If you're curious about this fighting technique, here are the basic self-defense moves that everyone should know, according to Cascio. Of course, in an ideal world, people wouldn't need to know how to defend themselves (and by the same token, if someone is assaulted and they can't defend themselves, it's not their fault). But unfortunately, knowing a few self-defense moves can be useful in the world we live in.

Turn In

With someone behind you, turn in behind your elbow. Rotate to your left to turn toward the attacker and raise your left arm in front of your face so that your face is covered.
Groin Hit

If your arms are trapped by your attacker, strike down toward the groin. "We tell people to strike the vulnerable areas, which include anything for breathing or breeding," Cascio says.
Get Heavy

If someone grabs you in a bear hug, bend your legs and drop the level of your hips. Think of it as sitting into a full squat so your legs are parallel with the ground. Keep your head up, not folded forward, to make your center of gravity lower, so it’s more difficult to lift you off the ground. Dropping your base puts pressure on the attacker, because they have to deal with your weight.
Fighting Stance

Assuming a good "fighting stance" is important, because it puts you in a position to attack and protect yourself. Ideally, your feet should be a little wider than hip-width distance apart, with all toes facing forward. If you're right-handed, your right foot should be behind your left one, with your right heel slightly off the ground (and vice versa if you're left-handed). Should you need to move around, step with the foot that's closest to where you want to go, and push with the opposite foot.

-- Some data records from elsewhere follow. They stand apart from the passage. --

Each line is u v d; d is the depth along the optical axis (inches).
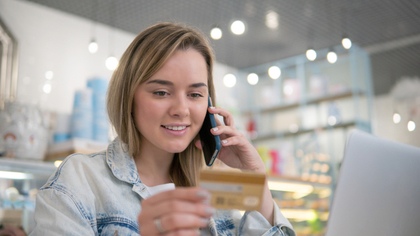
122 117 45.5
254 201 28.2
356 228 35.6
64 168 41.7
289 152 176.6
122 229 40.2
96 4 135.8
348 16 164.7
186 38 42.9
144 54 43.3
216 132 44.6
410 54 204.4
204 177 28.0
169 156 47.6
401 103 227.5
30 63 122.4
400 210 37.9
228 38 179.9
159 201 27.8
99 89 111.9
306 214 142.7
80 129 107.2
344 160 35.2
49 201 38.3
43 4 130.8
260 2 150.6
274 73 169.3
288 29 174.6
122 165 44.0
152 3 142.5
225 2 148.1
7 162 78.5
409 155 38.8
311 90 203.2
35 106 92.0
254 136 201.9
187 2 145.3
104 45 149.0
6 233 77.7
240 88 212.2
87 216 39.1
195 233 26.8
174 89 42.1
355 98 184.2
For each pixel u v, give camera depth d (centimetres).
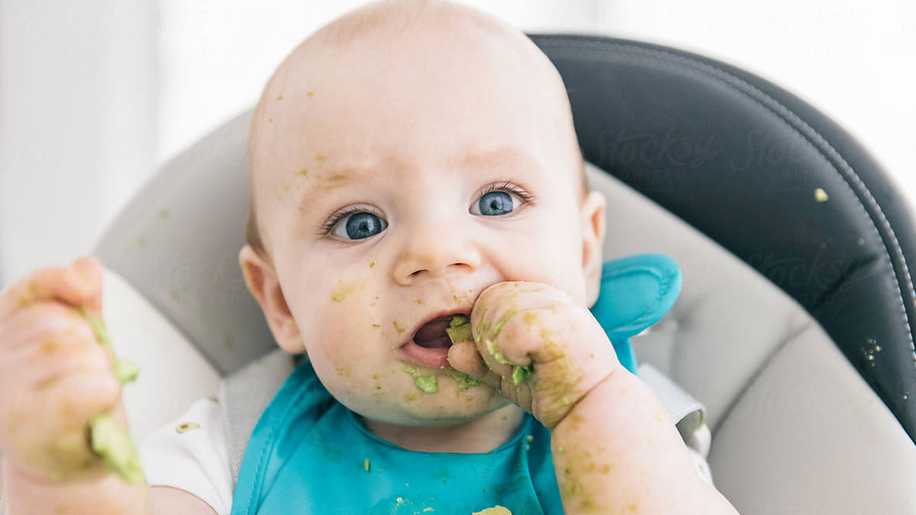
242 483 91
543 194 87
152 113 192
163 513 85
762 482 97
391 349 82
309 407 99
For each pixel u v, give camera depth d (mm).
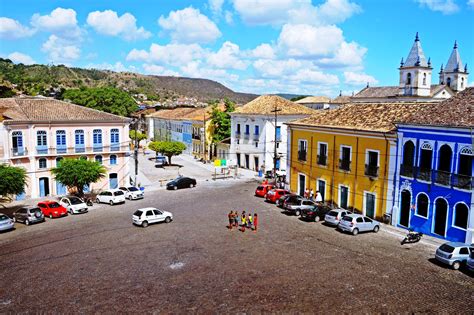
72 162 38500
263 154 55750
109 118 45562
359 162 32719
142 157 74312
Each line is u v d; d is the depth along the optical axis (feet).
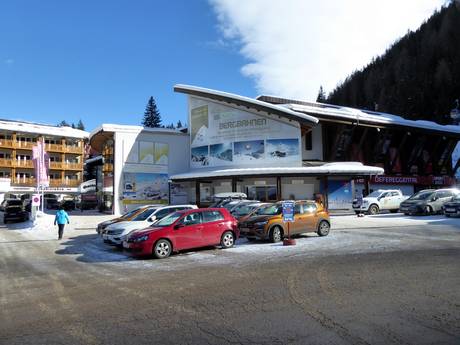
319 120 139.95
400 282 25.53
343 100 371.56
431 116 273.54
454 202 76.84
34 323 19.71
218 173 123.34
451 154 185.37
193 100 143.95
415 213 84.94
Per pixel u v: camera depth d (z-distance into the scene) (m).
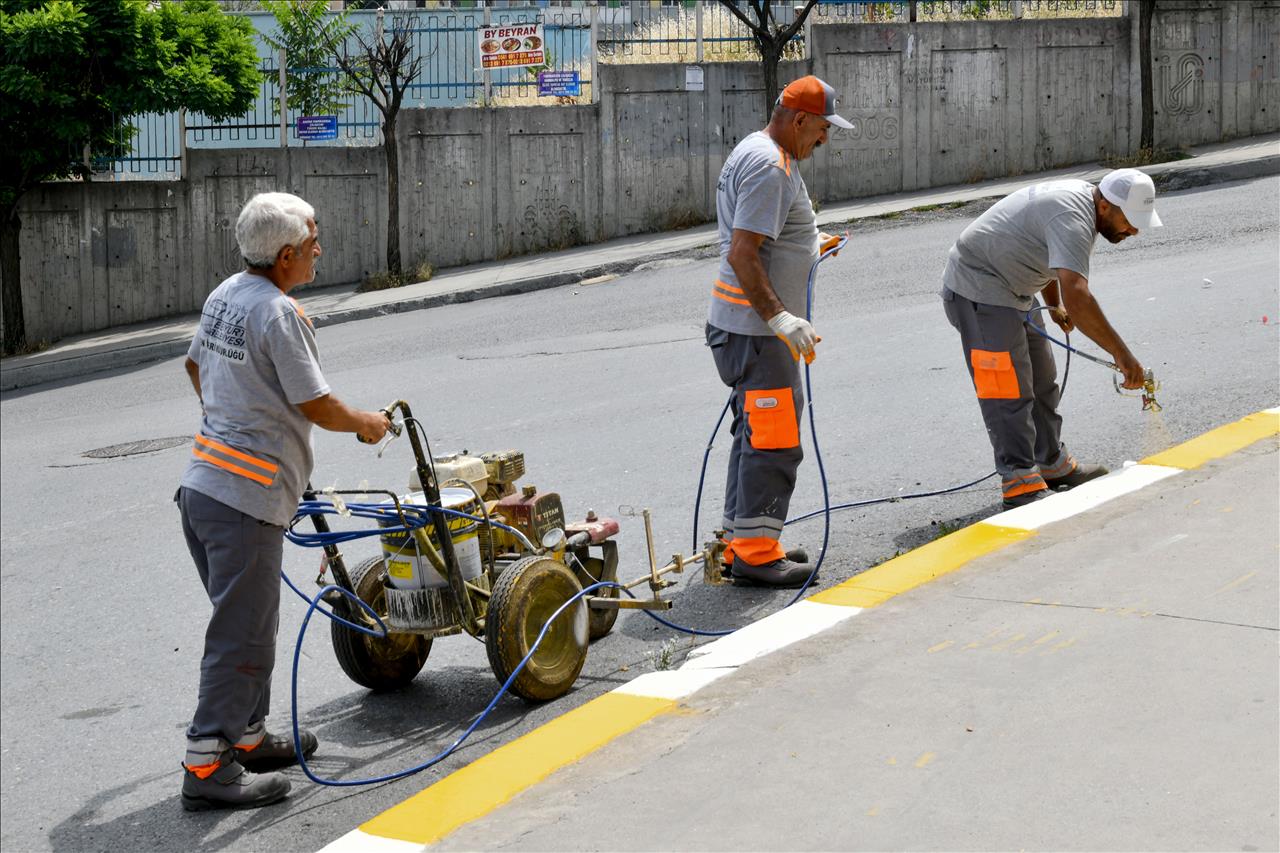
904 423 8.38
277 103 21.53
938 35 20.69
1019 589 4.76
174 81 19.12
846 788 3.47
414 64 20.20
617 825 3.43
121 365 18.38
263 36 21.69
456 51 21.84
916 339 10.96
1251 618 4.21
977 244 6.11
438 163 21.19
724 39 21.45
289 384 4.33
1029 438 6.17
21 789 5.00
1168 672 3.90
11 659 6.57
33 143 19.09
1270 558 4.69
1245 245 12.43
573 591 5.07
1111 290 11.12
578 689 5.09
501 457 5.57
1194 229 13.60
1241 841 3.00
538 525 5.45
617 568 6.41
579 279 18.23
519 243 21.38
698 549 6.62
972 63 20.72
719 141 21.23
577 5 23.34
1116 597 4.54
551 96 21.42
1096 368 8.62
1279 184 16.06
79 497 10.15
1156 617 4.32
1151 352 8.80
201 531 4.39
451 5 25.27
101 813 4.67
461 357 13.77
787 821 3.33
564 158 21.20
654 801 3.54
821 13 21.19
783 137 5.66
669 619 5.69
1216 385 7.71
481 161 21.17
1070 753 3.50
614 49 21.52
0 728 5.67
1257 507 5.23
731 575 6.09
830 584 5.79
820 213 19.41
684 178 21.30
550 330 14.70
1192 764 3.37
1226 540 4.92
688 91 21.09
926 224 17.94
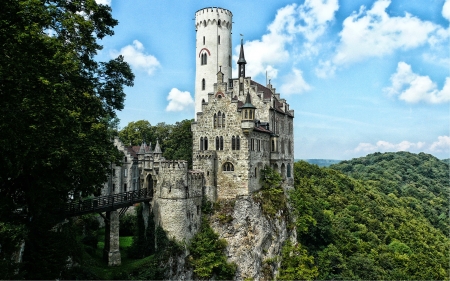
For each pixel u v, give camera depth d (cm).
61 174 3794
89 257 5112
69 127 3550
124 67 4791
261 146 7138
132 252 5759
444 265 9062
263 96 7519
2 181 3356
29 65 2888
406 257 8588
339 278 7231
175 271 5362
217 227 6244
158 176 5762
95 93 4588
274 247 6762
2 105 2853
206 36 8162
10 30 2811
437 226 13475
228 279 5897
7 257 3098
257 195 6781
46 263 3794
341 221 9356
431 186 18825
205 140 6750
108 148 4509
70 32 4025
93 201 5038
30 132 3064
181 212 5619
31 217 3969
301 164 13025
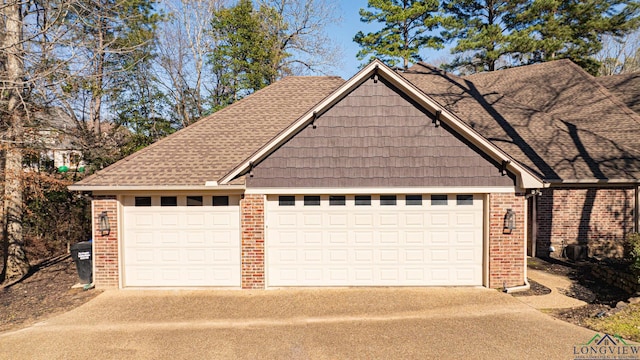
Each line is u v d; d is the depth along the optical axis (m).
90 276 10.22
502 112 14.66
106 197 9.75
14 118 11.84
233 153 10.64
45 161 16.92
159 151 10.73
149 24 21.50
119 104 22.91
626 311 7.68
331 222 9.88
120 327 7.49
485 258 9.70
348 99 9.61
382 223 9.88
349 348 6.48
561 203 12.96
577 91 16.02
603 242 12.77
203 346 6.63
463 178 9.53
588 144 13.12
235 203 9.86
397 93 9.57
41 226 16.34
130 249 9.92
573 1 26.86
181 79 25.20
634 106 15.84
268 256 9.85
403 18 28.59
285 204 9.88
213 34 25.62
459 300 8.80
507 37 26.00
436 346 6.50
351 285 9.91
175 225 9.91
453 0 29.38
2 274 12.15
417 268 9.88
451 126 9.53
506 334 6.92
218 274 9.90
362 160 9.61
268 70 25.75
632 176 11.76
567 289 9.48
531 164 12.09
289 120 12.06
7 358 6.30
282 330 7.25
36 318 8.13
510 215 9.45
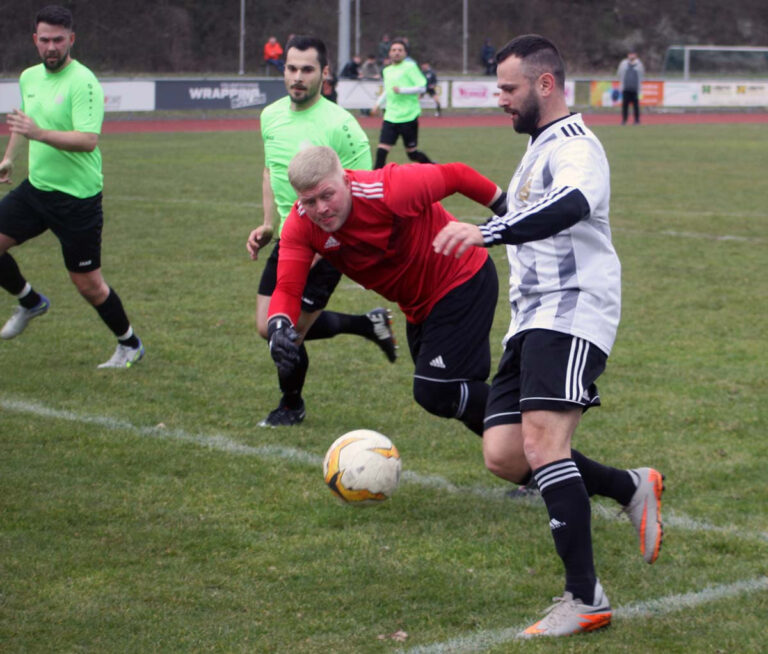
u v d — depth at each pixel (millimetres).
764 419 9727
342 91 55094
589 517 5855
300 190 6363
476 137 42562
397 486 6805
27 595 6125
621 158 34844
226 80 53969
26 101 10836
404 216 6859
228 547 6906
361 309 14469
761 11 94812
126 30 74938
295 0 81500
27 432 9195
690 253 18438
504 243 5438
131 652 5488
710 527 7281
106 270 16828
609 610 5809
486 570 6594
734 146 39438
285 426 9555
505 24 88000
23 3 69500
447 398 7625
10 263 11227
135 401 10242
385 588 6320
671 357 11961
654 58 90812
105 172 30656
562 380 5789
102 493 7812
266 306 9227
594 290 5875
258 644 5594
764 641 5637
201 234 20312
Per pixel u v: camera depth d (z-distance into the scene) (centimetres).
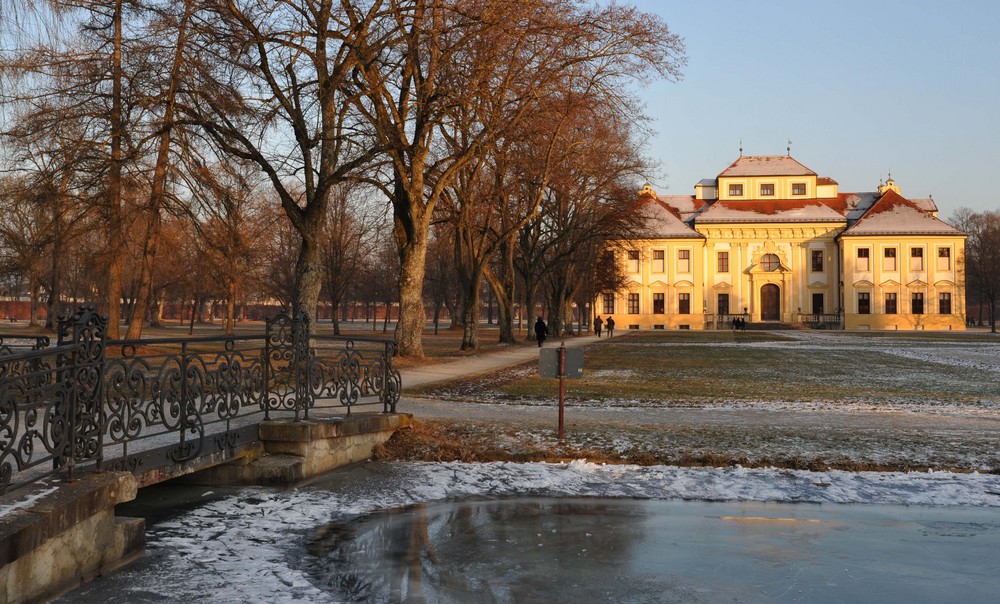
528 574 593
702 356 3556
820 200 8969
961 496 843
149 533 695
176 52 2248
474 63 2534
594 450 1065
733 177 8800
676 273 8569
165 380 750
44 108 2253
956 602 535
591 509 802
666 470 964
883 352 3916
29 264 2655
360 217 5316
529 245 5091
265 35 2247
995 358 3403
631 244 5350
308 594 546
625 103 2872
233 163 2545
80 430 604
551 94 2825
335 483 909
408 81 2730
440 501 838
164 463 739
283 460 913
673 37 2747
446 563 621
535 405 1591
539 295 8825
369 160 2417
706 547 664
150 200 2488
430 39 2484
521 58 2722
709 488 881
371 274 7156
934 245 8138
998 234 8788
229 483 898
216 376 841
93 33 2434
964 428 1280
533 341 5044
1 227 2645
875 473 946
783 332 7538
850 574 591
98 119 2339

Keep your hands out in front of your face, with elbows slightly tucked in close to the body. "Your fingertips should be level with your eyebrows, so that if someone punched you in the face, your hands up would stop it," Cascio says. Tuck your chin down to protect the softer targets of the face, like your nose or cheeks. "It's easier to damage soft structures of the face, and it’s easier to get knocked out if your jaw gets hit," he says.
Straight Punch

To throw a powerful, effective punch, start with your hips and shoulders rotated, so your dominant hand is in the back. "If you turn your hips and shoulders, your body can generate more power," Cascio says. It can be helpful to think about it this way: Your hand delivers the punch, but your body throws it, Cascio says.

The punching hand should be in a closed fist, with your thumb outside your knuckles. You're going to want to aim your hit with the first two knuckles ("your peace sign fingers," Cascio says) to have the most effect. And as you punch, try to turn your chin toward the shoulder of your punching hand, and bring the other hand slightly in front of your face to protect yourself. Recoil the punch directly back to the face, in a straight line.

In most scenarios, you're going to want to punch whatever you can to protect yourself. If you have time to aim, go for the soft structures of the face (basically, everything from your eyebrows down), which are the most vulnerable. Hitting someone's forehead could just end up hurting your hand.

Kicking for self-defense is a little different than kicking, say, a soccer ball. You should start by driving the knee of your dominant leg (a.k.a. your kicking leg) forward, then let the lower leg extend until it's straight. Aim to strike the top of your foot with the person's groin. "Your goal is to kick up the middle of their groin vertically," Cascio says.

You want to point your toes forward, not up to the sky, and kick with the part of your foot where your shoelaces would be. "There's a much wider and longer striking surface on the top of your foot," Cascio says. If you were to kick with your toes up, on the other hand, it wouldn't be as strong of a strike, he says.